Notice the swirls, spirals, and designs of the Romanesco. It tastes like a normal broccoli, with a 'nuttier' taste. We like them! Along with this Romanesco, we've been picking broccoli florets almost every day and, along with cut up fresh carrots and beets, oven roasting them with oil, minced garlic, salt and pepper. Delicious!
The carrots, slow to start in the fall, came on like gangbusters. In fact, they are probably too thick. They are healthy, however and are producing well. Some are still small, but we're walking the rows, harvesting those carrots that are ripe.
We wash them up and eat them raw and crisp or oven roast them. Today, they perfectly accompanied a pot roast for lunch after Morning Services at church. Each day we need to be very disciplined about picking the ripe ones out so that the smaller ones have room to go ahead and mature. Anything that we don't eat, we'll blanch and freeze so that we'll stretch the harvest out and eat all year.
One thing I want to show you is not really in the garden, but in our little food forest orchard of blueberries. Right before the big freeze came, the blueberry bushes were blooming. Those blooms eventually put on delicious berries. Except, the freeze finished off the blooms. See below. The blooms are brown and dead. There will be no berries following these blooms.

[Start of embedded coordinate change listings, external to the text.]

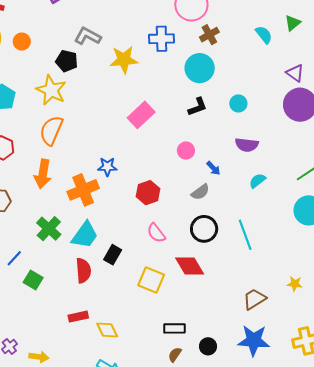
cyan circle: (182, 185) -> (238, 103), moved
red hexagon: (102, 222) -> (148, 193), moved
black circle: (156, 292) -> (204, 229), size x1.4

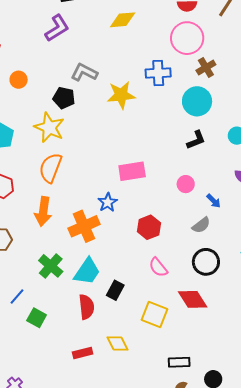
pink rectangle: (141, 115) -> (132, 171), moved, turned 36
blue star: (107, 167) -> (108, 202), turned -30
yellow diamond: (107, 330) -> (118, 344), moved

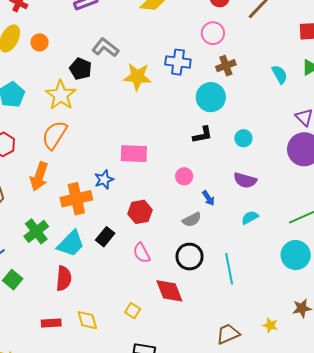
pink circle: (187, 38) -> (213, 33), size x0.7
black rectangle: (115, 290) -> (105, 237), moved
yellow square: (154, 314) -> (133, 311), moved, size x0.6

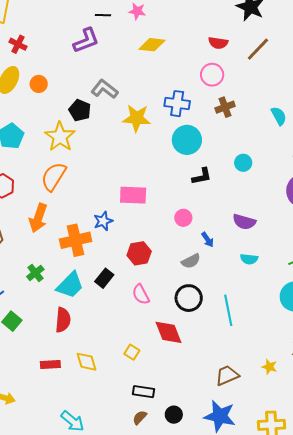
cyan circle: (211, 97) -> (187, 140), moved
cyan circle: (243, 138) -> (243, 163), moved
cyan semicircle: (250, 217) -> (249, 259), turned -144
green cross: (36, 231) -> (35, 273), size x0.7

However, we've been on trails way up the mountain the the Great Smokey Mountain National Park and have feasted on blueberries along the path. I just knew our blueberries would be okay. Sure enough, fresh green growth is coming out on the bushes.

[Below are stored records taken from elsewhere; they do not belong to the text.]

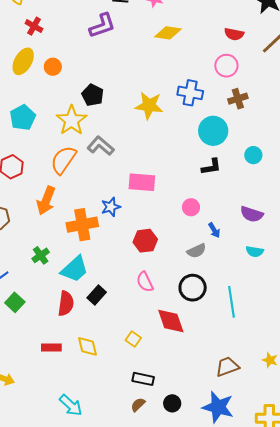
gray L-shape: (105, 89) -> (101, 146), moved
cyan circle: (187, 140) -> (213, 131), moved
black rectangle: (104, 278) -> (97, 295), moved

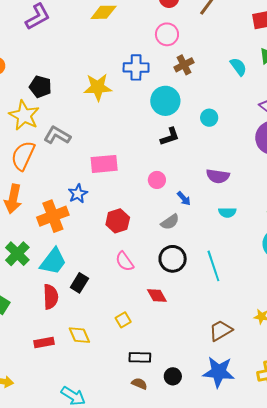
green cross: (41, 255) -> (17, 254), size x1.4
red diamond: (171, 321) -> (157, 296), size x0.7
yellow square: (133, 339) -> (123, 320), turned 35
brown semicircle: (138, 405) -> (139, 384), turned 77

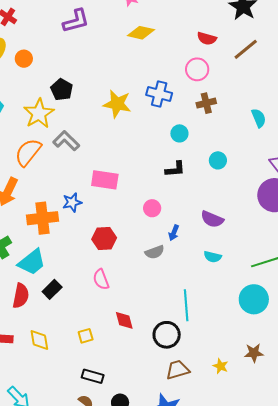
cyan circle: (165, 101) -> (179, 133), size x0.6
blue arrow: (184, 198) -> (174, 233), turned 49
black circle: (173, 259) -> (167, 335), moved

In an even better sign, fresh blooms are filling the bushes where the brown blooms were and there will soon be blueberries. That's a great sign!
The jury is still out on all of our citrus. The leaves have all turned brown and died on our navel orange, tangerine, and grapefruit trees. There is no fresh green growth on any of the trees. The only positive sign is that if you scratch the tree, there is a layer of green just beneath the bark. We will keep our eyes on the trees for fresh signs of life.

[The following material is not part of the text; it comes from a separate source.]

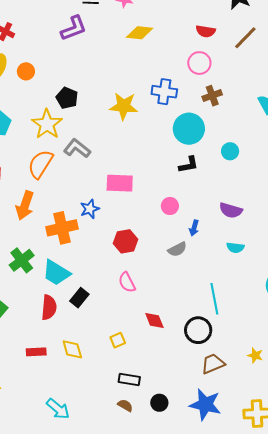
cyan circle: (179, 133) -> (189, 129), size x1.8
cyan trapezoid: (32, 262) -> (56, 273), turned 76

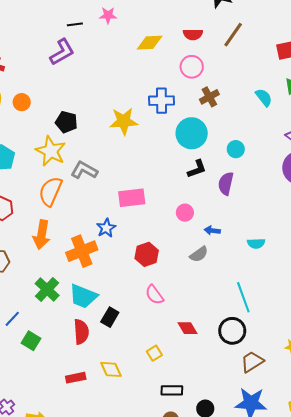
yellow diamond: (140, 33) -> (150, 43), moved
purple semicircle: (231, 210) -> (226, 184), moved, turned 95
blue arrow: (194, 228) -> (212, 230), turned 91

So hopeful that the dangers of freeze has passed, this afternoon, we transplanted the seedlings of many of the tomatoes we planted back in January. We planted: Black Krim, Black Vernissage, Big Rainbow, and Pink Brandywine tomatoes. Each afternoon this week, I will try to put more varieties out in the garden soil. The warming days should get them growing.
The plants were about six inches tall, but I planted them deep - right up to the base of the bottom leaves. The buried stem will become part of the root system. The tomatoes are happy and healthy. With temperatures reaching the upper 70's all this week, these tomatoes should really begin growing.
With longer days and warmer weather, everything should green up and really start growing. Can't wait for Spring!